Noam Leavey of the Los Angeles Times recently reported on how difficult and stressful it can be for patients to shop around for health care, and how this reality — combined with changes in health insurance, especially whopping premiums and skyrocketing deductibles — may be altering a fundamental aspect of how economists and health policy experts have thought about how Americans pay for health care. Much of the cost-containment thinking was rooted in the idea, under lots of fire now, that efficiencies could be wrung out of the system by forcing patients to put more “skin in the game,” that is to bear a greater share of costs, so they would make better choices and search out cheaper alternatives.
In my practice, I see not only the harms that patients suffer while seeking medical services, but also their struggles to access and afford safe, efficient, and excellent medical care. This has become an ordeal due to the skyrocketing cost, complexity, and uncertainty of medical therapies and prescription medications, too many of which turn out to be dangerous drugs.

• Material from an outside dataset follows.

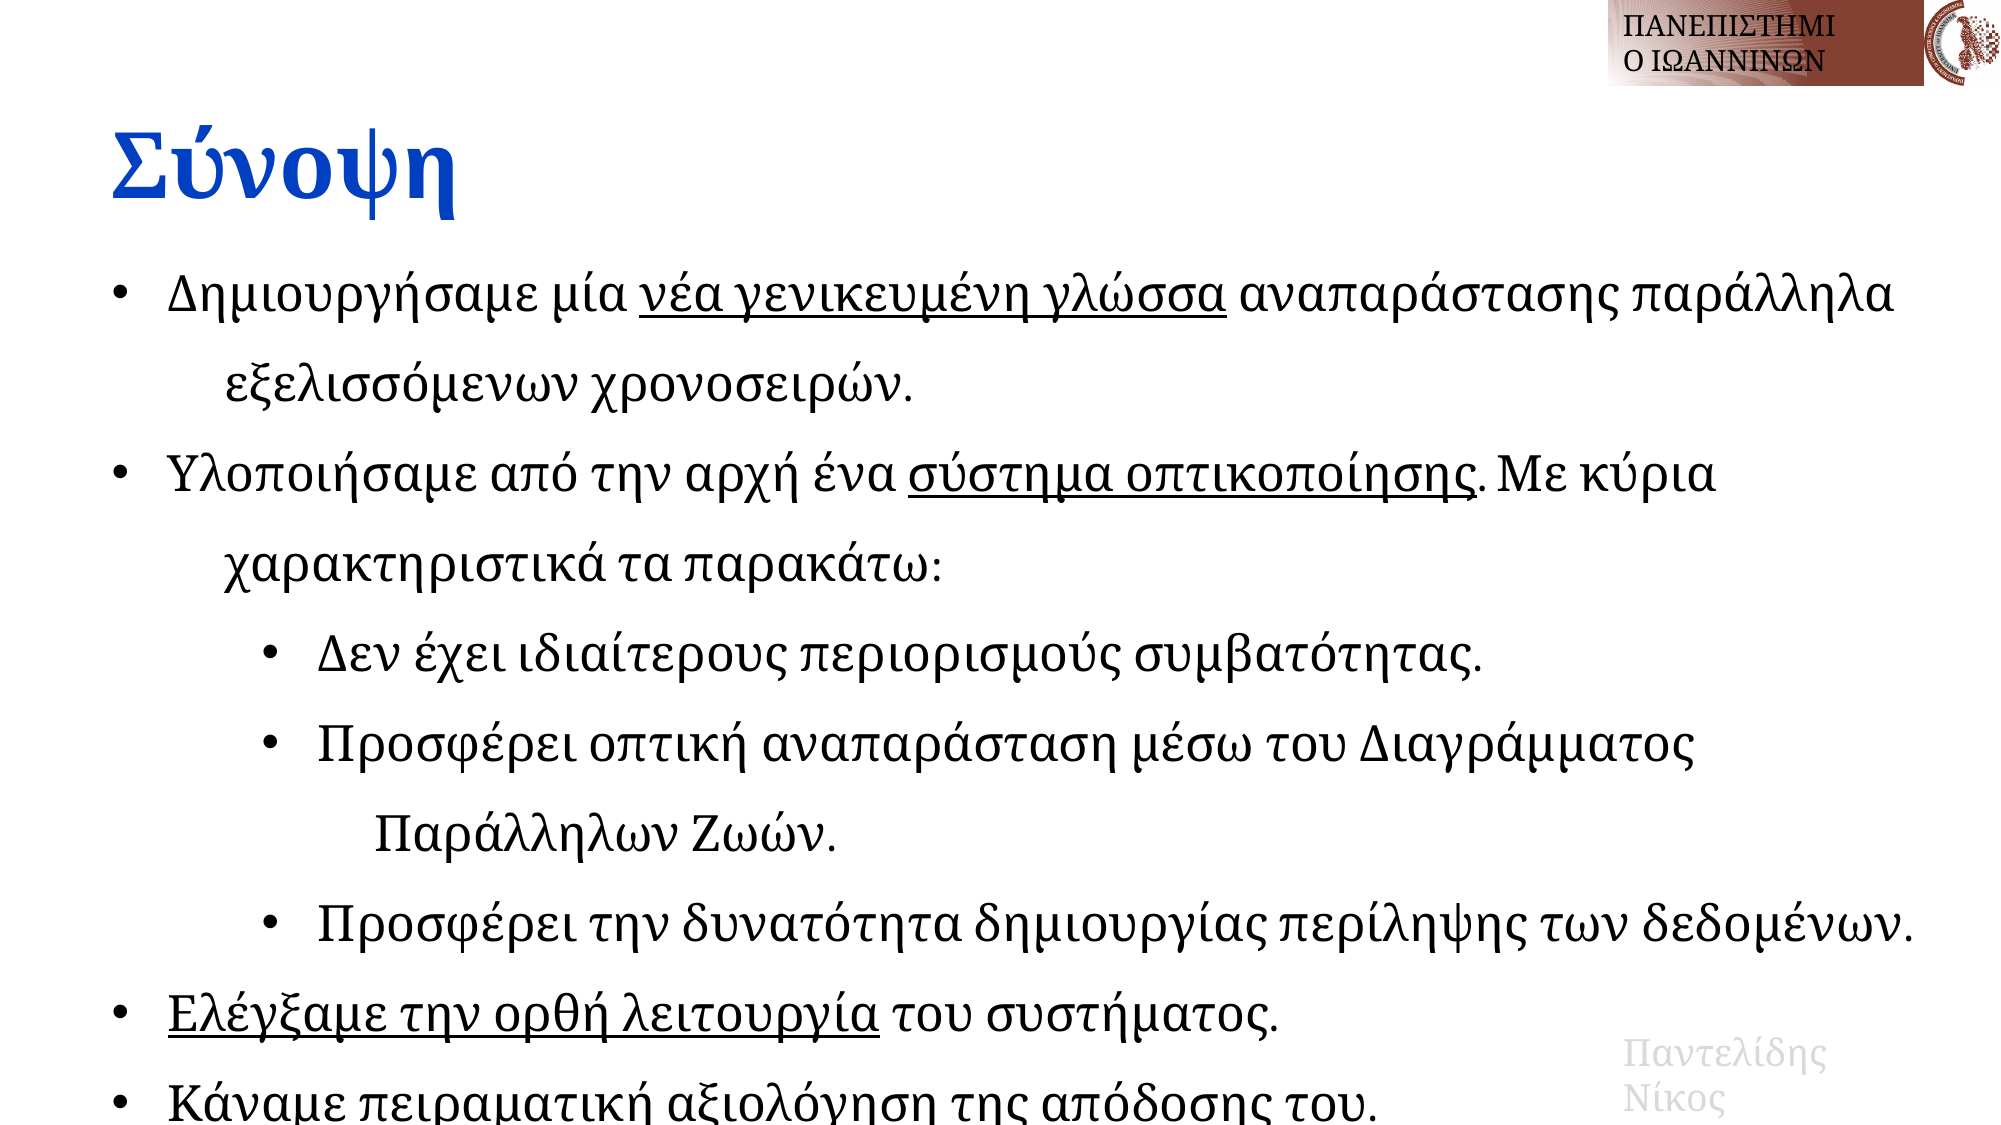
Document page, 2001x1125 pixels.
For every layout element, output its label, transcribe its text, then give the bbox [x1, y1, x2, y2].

text_box Δημιουργήσαμε μία νέα γενικευμένη γλώσσα αναπαράστασης παράλληλα εξελισσόμενων χρονοσειρών. Υλοποιήσαμε από την αρχή ένα σύστημα οπτικοποίησης. Με κύρια χαρακτηριστικά τα παρακάτω: Δεν έχει ιδιαίτερους περιορισμούς συμβατότητας. Προσφέρει οπτική αναπαράσταση μέσω του Διαγράμματος Παράλληλων Ζωών. Προσφέρει την δυνατότητα δημιουργίας περίληψης των δεδομένων. Ελέγξαμε την ορθή λειτουργία του συστήματος. Κάναμε πειραματική αξιολόγηση της απόδοσης του. [96, 224, 2000, 1046]
text_box Σύνοψη [96, 112, 1208, 224]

Hospitals make up the biggest share of U.S. health care costs, and even though they may realize they need to get themselves under control, few institutions meet even their modest goals to do so, Sara Hansard reported for Bloomberg News’ law section. Hospital costs keep rising ahead of inflation and will account for $1.3 trillion of the nation’s health care spending. But institutions, consolidating to fewer players in markets, have few checks on them, so they keep raising their prices and patients and employers keep forking over the dough.
Maybe greater price transparency, in some form, will be a help with this economic menace. We’ve got a lot more work to do, though, to ensure that hospitals don’t gouge patients so much that they make them financially ill as a cornerstone of their care.